● **Selected extract**

start

= Cabibbo–Kobayashi–Maskawa matrix =

Unitary matrix containing information on the weak interaction

In the Standard Model of particle physics, the Cabibbo–Kobayashi–Maskawa matrix, CKM matrix, quark mixing matrix, or KM matrix is a unitary matrix that contains information on the strength of the flavour-changing weak interaction. Technically, it specifies the mismatch of quantum states of quarks when they propagate freely and when they take part in the weak interactions. It is important in the understanding of CP violation. This matrix was introduced for three generations of quarks by Makoto Kobayashi and Toshihide Maskawa, adding one generation to the matrix previously introduced by Nicola Cabibbo. This matrix is also an extension of the GIM mechanism, which only includes two of the three current families of quarks.

end

● **Given instruction 1**
According to the CKM matrix passage, who introduced the matrix for three generations of quarks?
● **Given instruction 2**
Based on the CKM matrix passage, explain why the matrix is described as an extension of the GIM mechanism.
● **Given instruction 3**
Carry on the CKM matrix passage from the point where it stops.

Raw records:
start

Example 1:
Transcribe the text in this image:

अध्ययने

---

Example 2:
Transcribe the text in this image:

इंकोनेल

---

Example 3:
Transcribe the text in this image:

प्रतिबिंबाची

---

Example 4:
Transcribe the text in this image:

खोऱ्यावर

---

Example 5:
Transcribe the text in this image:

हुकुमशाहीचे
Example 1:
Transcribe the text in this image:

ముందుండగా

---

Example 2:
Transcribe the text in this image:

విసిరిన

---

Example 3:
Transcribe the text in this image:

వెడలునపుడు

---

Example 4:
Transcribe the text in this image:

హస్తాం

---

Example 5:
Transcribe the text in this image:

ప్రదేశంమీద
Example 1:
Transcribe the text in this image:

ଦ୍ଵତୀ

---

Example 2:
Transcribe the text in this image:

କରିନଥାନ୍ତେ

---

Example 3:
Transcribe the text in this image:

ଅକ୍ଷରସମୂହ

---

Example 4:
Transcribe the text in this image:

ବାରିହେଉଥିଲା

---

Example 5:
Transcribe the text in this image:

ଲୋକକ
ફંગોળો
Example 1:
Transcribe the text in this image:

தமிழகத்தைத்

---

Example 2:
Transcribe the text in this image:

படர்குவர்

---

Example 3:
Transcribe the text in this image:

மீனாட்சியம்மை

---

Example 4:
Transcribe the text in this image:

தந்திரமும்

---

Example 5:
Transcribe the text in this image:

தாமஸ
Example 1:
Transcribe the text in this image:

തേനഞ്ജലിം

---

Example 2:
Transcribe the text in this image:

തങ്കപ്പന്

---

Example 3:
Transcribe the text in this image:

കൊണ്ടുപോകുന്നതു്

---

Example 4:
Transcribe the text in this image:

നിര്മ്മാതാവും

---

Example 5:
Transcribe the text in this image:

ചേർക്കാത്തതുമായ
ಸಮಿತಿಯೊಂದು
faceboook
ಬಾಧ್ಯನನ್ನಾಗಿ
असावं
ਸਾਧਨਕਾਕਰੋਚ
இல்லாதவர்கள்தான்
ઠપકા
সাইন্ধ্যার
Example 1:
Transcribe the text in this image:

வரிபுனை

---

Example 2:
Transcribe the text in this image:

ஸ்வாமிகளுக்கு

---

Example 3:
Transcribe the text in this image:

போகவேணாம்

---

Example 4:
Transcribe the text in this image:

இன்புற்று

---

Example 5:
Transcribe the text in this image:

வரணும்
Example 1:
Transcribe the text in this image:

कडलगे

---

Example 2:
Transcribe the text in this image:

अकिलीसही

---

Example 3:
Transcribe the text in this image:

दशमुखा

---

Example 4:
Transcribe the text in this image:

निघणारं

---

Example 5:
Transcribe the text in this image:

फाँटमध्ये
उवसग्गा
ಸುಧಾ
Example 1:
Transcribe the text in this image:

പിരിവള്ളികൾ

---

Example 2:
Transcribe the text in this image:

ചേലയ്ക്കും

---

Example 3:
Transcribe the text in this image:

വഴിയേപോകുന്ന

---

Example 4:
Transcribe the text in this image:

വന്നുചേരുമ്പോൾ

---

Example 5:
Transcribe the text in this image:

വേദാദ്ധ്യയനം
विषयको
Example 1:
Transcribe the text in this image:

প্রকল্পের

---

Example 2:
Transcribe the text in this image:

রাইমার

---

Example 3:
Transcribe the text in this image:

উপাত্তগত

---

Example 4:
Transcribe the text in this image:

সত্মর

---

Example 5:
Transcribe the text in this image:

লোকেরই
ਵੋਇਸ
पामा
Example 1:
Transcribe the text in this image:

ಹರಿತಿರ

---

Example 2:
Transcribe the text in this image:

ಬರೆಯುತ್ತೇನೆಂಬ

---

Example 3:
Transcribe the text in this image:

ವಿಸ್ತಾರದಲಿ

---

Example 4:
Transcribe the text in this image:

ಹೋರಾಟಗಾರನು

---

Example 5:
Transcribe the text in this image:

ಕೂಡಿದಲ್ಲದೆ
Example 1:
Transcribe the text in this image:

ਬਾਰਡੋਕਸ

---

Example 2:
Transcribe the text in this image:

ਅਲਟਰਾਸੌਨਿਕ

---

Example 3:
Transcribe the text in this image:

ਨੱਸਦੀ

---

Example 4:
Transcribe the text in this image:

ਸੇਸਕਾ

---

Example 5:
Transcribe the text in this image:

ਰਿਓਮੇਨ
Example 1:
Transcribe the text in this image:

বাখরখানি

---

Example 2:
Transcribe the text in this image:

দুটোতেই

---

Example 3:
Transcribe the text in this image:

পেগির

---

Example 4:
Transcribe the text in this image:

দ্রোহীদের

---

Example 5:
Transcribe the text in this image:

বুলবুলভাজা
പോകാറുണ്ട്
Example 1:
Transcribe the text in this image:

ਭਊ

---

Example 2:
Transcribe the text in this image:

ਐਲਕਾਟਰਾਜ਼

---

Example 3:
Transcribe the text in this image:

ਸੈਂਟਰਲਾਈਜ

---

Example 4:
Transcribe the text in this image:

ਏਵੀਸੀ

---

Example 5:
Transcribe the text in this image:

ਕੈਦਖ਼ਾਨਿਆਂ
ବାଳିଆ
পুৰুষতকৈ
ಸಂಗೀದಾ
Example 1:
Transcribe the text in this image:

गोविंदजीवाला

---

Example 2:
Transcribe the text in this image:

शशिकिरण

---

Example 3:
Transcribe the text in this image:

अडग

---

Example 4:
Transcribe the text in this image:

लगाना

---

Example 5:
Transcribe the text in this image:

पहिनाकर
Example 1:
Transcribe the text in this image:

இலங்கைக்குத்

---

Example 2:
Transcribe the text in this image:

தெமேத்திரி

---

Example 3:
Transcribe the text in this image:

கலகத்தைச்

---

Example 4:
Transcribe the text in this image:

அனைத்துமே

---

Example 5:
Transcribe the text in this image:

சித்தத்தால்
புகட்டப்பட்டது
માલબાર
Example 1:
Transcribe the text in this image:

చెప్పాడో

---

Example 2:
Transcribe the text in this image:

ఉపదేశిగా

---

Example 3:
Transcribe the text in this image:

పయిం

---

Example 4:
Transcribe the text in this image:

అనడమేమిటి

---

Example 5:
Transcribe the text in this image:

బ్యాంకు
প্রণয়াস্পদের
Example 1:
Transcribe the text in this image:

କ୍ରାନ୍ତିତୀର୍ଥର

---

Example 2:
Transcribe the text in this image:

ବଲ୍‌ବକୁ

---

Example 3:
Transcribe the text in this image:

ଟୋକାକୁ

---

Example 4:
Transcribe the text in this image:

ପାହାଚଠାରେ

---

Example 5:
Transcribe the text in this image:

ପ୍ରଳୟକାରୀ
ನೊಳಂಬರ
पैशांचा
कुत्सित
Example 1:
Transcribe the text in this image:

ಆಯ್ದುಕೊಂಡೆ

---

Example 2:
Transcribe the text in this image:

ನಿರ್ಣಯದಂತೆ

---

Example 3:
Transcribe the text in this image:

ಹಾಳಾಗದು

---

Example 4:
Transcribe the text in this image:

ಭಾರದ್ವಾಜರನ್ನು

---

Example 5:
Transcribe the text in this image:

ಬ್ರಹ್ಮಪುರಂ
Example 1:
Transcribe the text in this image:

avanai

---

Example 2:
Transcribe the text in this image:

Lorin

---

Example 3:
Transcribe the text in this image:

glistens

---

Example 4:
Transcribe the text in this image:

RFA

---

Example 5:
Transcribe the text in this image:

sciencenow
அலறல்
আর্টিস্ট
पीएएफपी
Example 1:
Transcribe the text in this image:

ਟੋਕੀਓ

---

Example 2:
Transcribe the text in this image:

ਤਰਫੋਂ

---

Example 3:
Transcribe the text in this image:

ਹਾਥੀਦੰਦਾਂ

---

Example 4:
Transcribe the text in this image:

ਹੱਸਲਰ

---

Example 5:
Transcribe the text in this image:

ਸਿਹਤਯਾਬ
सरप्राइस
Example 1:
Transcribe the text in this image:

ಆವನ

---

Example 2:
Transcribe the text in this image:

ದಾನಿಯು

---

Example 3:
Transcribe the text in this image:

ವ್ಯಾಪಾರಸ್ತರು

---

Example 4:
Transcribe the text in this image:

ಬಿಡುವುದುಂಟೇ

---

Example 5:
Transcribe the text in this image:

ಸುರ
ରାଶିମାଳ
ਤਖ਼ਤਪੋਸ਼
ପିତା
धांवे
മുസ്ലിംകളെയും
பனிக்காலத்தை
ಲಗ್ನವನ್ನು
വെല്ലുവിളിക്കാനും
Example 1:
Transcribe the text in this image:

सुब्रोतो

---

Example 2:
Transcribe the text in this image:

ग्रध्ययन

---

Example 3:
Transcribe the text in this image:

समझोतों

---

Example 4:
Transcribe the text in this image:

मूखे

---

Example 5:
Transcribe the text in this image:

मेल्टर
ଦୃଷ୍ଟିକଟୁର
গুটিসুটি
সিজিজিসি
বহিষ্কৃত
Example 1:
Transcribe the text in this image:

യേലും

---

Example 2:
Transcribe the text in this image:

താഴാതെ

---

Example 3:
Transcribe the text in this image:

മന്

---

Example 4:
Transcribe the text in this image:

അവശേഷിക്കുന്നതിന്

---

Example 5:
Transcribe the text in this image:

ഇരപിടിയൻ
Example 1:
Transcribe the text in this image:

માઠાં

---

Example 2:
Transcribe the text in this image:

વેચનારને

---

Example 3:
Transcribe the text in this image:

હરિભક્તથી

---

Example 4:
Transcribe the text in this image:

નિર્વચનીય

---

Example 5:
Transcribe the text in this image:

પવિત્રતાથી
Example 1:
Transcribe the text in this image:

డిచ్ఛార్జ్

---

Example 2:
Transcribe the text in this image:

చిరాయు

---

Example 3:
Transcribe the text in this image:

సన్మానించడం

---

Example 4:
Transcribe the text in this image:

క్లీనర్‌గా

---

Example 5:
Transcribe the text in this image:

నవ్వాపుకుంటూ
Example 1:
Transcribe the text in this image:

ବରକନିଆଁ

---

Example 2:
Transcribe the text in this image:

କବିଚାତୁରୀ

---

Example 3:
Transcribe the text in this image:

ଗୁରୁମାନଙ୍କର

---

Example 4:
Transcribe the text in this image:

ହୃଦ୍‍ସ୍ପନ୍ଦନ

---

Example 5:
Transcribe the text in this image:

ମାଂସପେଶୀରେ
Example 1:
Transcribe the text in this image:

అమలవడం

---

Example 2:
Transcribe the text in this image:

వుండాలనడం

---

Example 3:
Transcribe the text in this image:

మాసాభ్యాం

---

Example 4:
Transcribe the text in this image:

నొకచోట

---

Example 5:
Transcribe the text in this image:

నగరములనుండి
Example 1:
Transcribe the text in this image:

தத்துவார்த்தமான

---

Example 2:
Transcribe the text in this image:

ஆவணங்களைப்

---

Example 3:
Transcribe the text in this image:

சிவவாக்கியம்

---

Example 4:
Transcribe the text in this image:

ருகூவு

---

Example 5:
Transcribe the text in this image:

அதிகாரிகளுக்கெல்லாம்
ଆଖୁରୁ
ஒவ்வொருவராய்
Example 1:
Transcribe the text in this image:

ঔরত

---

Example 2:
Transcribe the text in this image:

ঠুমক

end

● **Result 1**
Makoto Kobayashi and Toshihide Maskawa.

● **Result 2**
The GIM mechanism includes only two of the three current families of quarks. The CKM matrix was introduced for all three generations.

● **Result 3**
==Description==
===Predecessor: Cabibbo matrix===

The Cabibbo angle represents the rotation of the mass eigenstate vector space formed by the mass eigenstates
$| d \rangle , \,| s \rangle$
into the weak eigenstate vector space formed by the weak eigenstates
$| d' \rangle \,, ~ | \, s' \rangle ~.$ θ_{c} = 13.02° .

In 1963, Nicola Cabibbo introduced the Cabibbo angle (θ_{c}) to preserve the universality of the weak interaction.
Cabibbo was inspired by previous work by Murray Gell-Mann and Maurice Lévy,
on the effectively rotated nonstrange and strange vector and axial weak currents, which he references.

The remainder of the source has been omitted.